Para que a regulamentação esteja de fato de acordo com a lei que pretende detalhar, as hipóteses de discriminação devem ser restritas e, no caso dos requisitos técnicos, devem implicar justificativa às autoridades reguladoras e prazo para a resolução do que deveria ser encarado como um problema. É hora do governo ser coerente com a defesa dos princípios do Marco Civil e não ceder a mais esta pressão das operadoras de telecomunicações.
Privacidade
Outra questão central na regulamentação do Marco Civil diz respeito à coleta, armazenamento e acesso aos dados cadastrais, de conexão (data, hora e duração da conexão de um endereço IP) e de aplicação (quais sites e aplicativos foram acessados) dos usuários. Uma das grandes disputas na época da tramitação da lei foi justamente esta.
De um lado, setores vigilantistas defendendo a guarda e acesso a todos os dados dos internautas. De outro, organizações da sociedade civil em defesa da privacidade dos cidadãos e cidadãs. Houve conquistas, mas uma significativa derrota.
O Marco Civil obrigou provedores de conexão e parte dos provedores de aplicação a guardarem dados de navegação dos usuários e, em relação aos dados cadastrais (cuja guarda não é obrigatória), reiterou a autorização de seu acesso, sem ordem judicial, a “autoridades administrativas que detenham competência legal para a sua requisição”.
Para manter o princípio da privacidade, seria necessário explicitar, no decreto que regulamenta a lei, quais são essas autoridades. Considerando as leis já em vigor no país, como a Lei de Organizações Criminosas e a Lei de Lavagem de Dinheiro, seriam a polícia e o Ministério Público, sempre no contexto de investigações previstas nessas leis.
Com relação aos registros de conexão e de aplicação, cuja guarda é obrigatória pelos prazos de um ano e seis meses, respectivamente, seria fundamental que o decreto determinasse a destruição desses dados após o período indicado. Nos dois casos, o decreto não traz essas definições, e seria importante incluí-las.
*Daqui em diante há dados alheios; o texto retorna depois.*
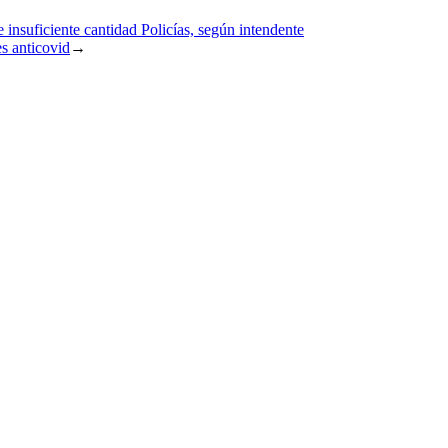
insuficiente cantidad Policías, según intendente
s anticovid
→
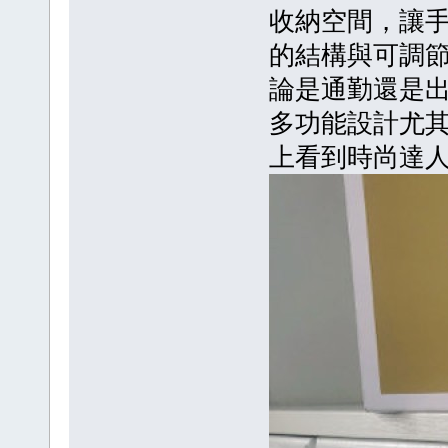
收納空間，讓
的結構與可調
論是通勤還是
多功能設計尤
上看到時尚達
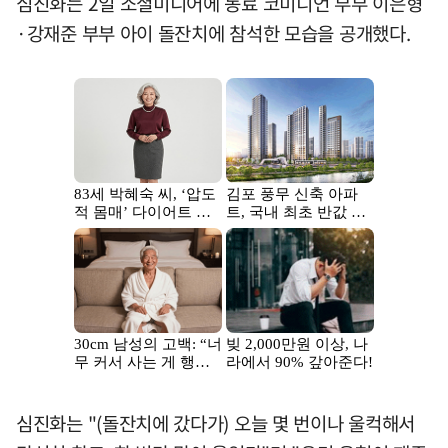
심진화는 2일 소셜미디어에 동료 코미디언 부부 이은형
·강재준 부부 아이 돌잔치에 참석한 모습을 공개했다.
심진화는 "(돌잔치에 갔다가) 오늘 몇 번이나 울컥해서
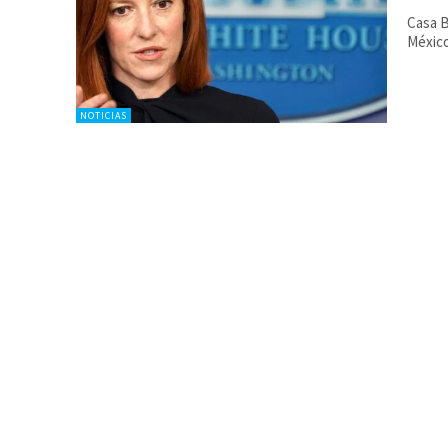
Casa B
Méxic
NOTICIAS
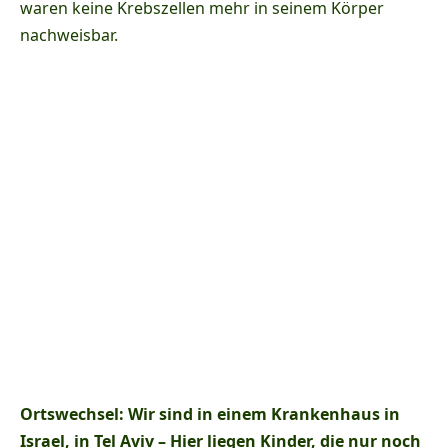
waren keine Krebszellen mehr in seinem Körper
nachweisbar.
Ortswechsel: Wir sind in einem Krankenhaus in
Israel, in Tel Aviv – Hier liegen Kinder, die nur noch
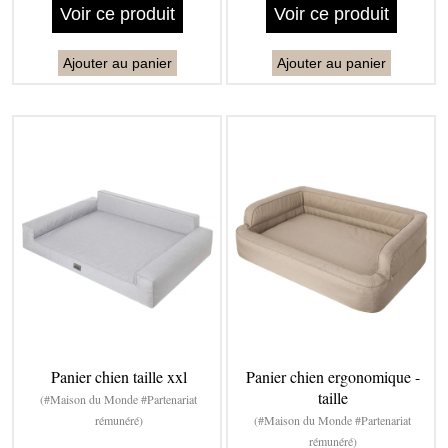
Voir ce produit
Voir ce produit
Ajouter au panier
Ajouter au panier
Panier chien taille xxl
Panier chien ergonomique -
taille
(#Maison du Monde #Partenariat
rémunéré)
(#Maison du Monde #Partenariat
rémunéré)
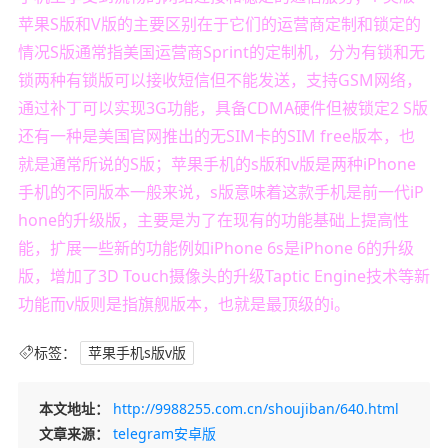
苹果S版和V版的主要区别在于它们的运营商定制和锁定的
情况S版通常指美国运营商Sprint的定制机，分为有锁和无
锁两种有锁版可以接收短信但不能发送，支持GSM网络，
通过补丁可以实现3G功能，具备CDMA硬件但被锁定2 S版
还有一种是美国官网推出的无SIM卡的SIM free版本，也
就是通常所说的S版；苹果手机的s版和v版是两种iPhone
手机的不同版本一般来说，s版意味着这款手机是前一代iP
hone的升级版，主要是为了在现有的功能基础上提高性
能，扩展一些新的功能例如iPhone 6s是iPhone 6的升级
版，增加了3D Touch摄像头的升级Taptic Engine技术等新
功能而v版则是指旗舰版本，也就是最顶级的i。
标签：
苹果手机s版v版
本文地址：
http://9988255.com.cn/shoujiban/640.html
文章来源：
telegram安卓版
Quem fiscaliza o respeito à lei?
Um terceiro ponto problemático da minuta do decreto presidencial é o que trata da atribuição de responsabilidades na fiscalização do cumprimento do Marco Civil. Embora inclua no ecossistema de fiscalização e regulação da internet a Secretaria Nacional do Consumidor do Ministério da Justiça (Senacon), o Conselho Administrativo de Defesa Econômica (Cade) e a Anatel, o texto em consulta dá destaque excessivo a esta última.
A competência da Anatel prevista em lei, porém, não abarca todas as questões presentes no Marco Civil e, em diferentes trechos do decreto, o texto dá maior consideração à agência reguladora na distribuição de tais funções.
O texto do decreto como um todo deve refletir o que está nos seus artigos finais, que a proteção aos direitos dos usuários na rede envolve um esforço conjunto de Cade, Senacon e Anatel na fiscalização e apuração de infrações.
Além disso, é preciso que se reforce o papel do Comitê Gestor da Internet no Brasil (CGI.br) no estabelecimento de diretrizes e resoluções a serem observadas nessa tarefa conjunta.
Trabalhar por tais mudanças no texto é fundamental para que o decreto que finalmente regulamentará o Marco Civil da Internet não represente um ataque aos seus princípios. Ao contrário, é preciso que ele reflita e reafirme os direitos conquistados durante o intenso processo de construção da lei.
Fazer esse debate por meio de uma consulta pública, com abertura para participação dos mais variados setores da sociedade, é fundamental. Mas ela só será um instrumento de construção legítimo se o governo efetivamente considerar as contribuições feitas neste processo e não ceder à pressão das teles. Do contrário, aquela que foi considerada a lei mais avançada sobre internet no mundo corre sérios riscos de morrer na praia.